International

Facebook hate speech exploded in Myanmar during Rohingya crisis

Hate speech exploded on Facebook at the start of the Rohingya crisis in Myanmar last year, analysis has revealed, with experts blaming the social network for creating “chaos” in the country.

Evidence of the spike emerged after the platform was accused of playing a key role in the spread of hate speech in Myanmar at a time when 650,000 Rohingya refugees were forced to flee to Bangladesh following persecution.

Digital researcher and analyst Raymond Serrato examined about 15,000 Facebook posts from supporters of the hardline nationalist Ma Ba Tha group.
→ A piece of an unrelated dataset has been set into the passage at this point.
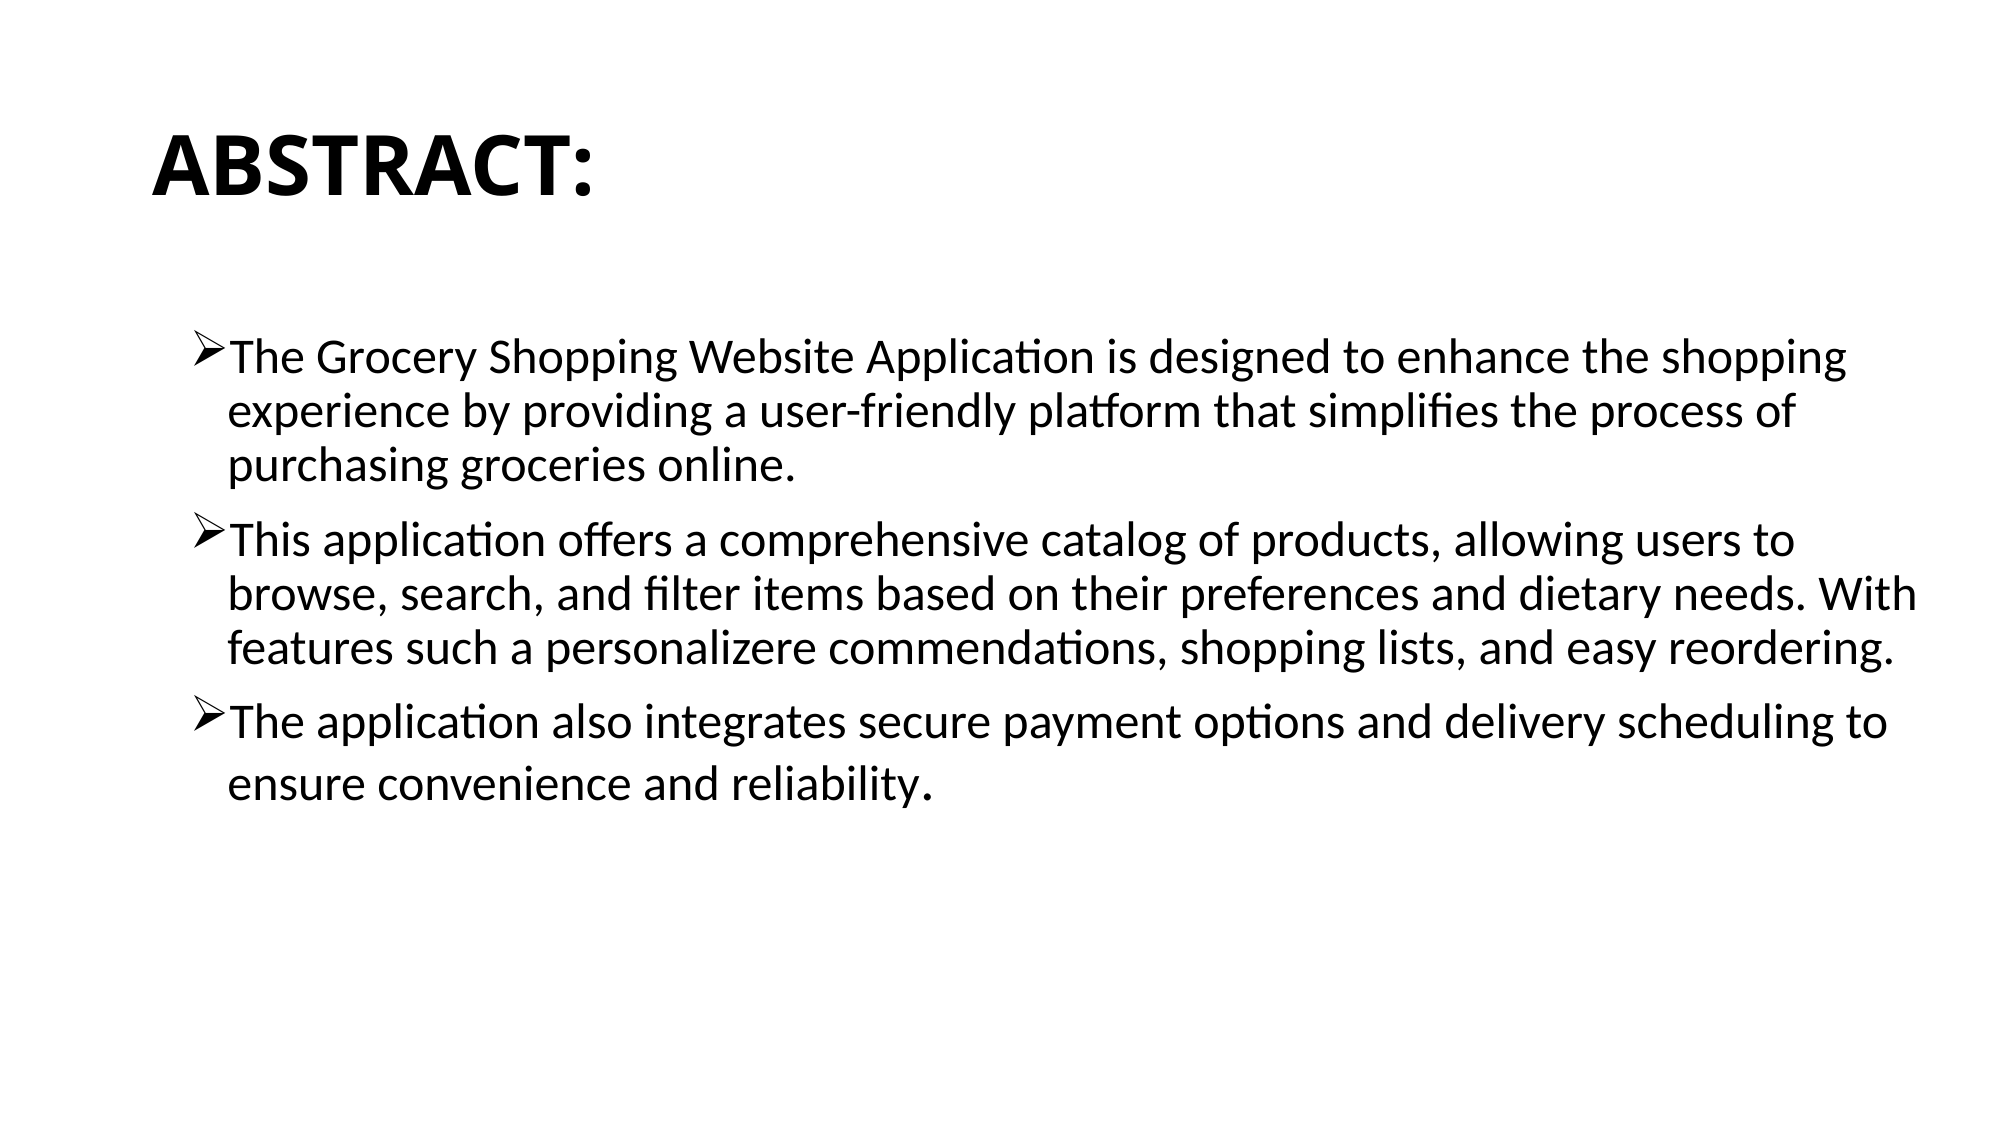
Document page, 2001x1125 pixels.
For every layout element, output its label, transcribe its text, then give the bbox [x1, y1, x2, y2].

list The Grocery Shopping Website Application is designed to enhance the shopping experience by providing a user-friendly platform that simplifies the process of purchasing groceries online. This application offers a comprehensive catalog of products, allowing users to browse, search, and filter items based on their preferences and dietary needs. With features such a personalizere commendations, shopping lists, and easy reordering. The application also integrates secure payment options and delivery scheduling to ensure convenience and reliability. [174, 322, 1965, 1037]
title ABSTRACT: [137, 59, 1863, 278]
The earliest posts dated from June 2016 and spiked on 24 and 25 August 2017, when ARSA Rohingya militants attacked government forces, prompting the security forces to launch the “clearance operation” that sent hundreds of thousands of Rohingya pouring over the border.

Serrato’s analysis showed that activity within the anti-Rohingya group, which has 55,000 members, exploded with posts registering a 200% increase in interactions.

“Facebook definitely helped certain elements of society to determine the narrative of the conflict in Myanmar,” Serrato told the Guardian. “Although Facebook had been used in the past to spread hate speech and misinformation, it took on greater potency after the attacks.”

The revelations come to light as Facebook is struggling to respond to criticism over the leaking of users’ private data and concern about the spread of fake newsand hate speech on the platform.

Alan Davis, an analyst from the Institute for War and Peace Reporting who led a two-year study of hate speech in Myanmar, said that in the months before August he noticed posts on Facebook becoming “more organised and odious, and more militarised”.

His research team encountered fabricated stories stating that “mosques in Yangon are stockpiling weapons in an attempt to blow up various Buddhist pagodas and Shwedagon pagoda”, the most sacred Buddhist site in Yangon in a smear campaign against Muslims.

These pages also featured posts calling Rohingya the derogatory term “kalars” and “Bengali terrorists”. Signs denoting “Muslim-free” areas were shared more than 11,000 times.

When the monitors working with Davis called officials about the signs, they were told the officials knew nothing about them. When he tried to fund a team of local journalists to investigate and report on them, the journalists all declined for reasons of safety.

Davis said this was the defining moment. “People just thought ‘oh well, we can just keep on doing what we do.”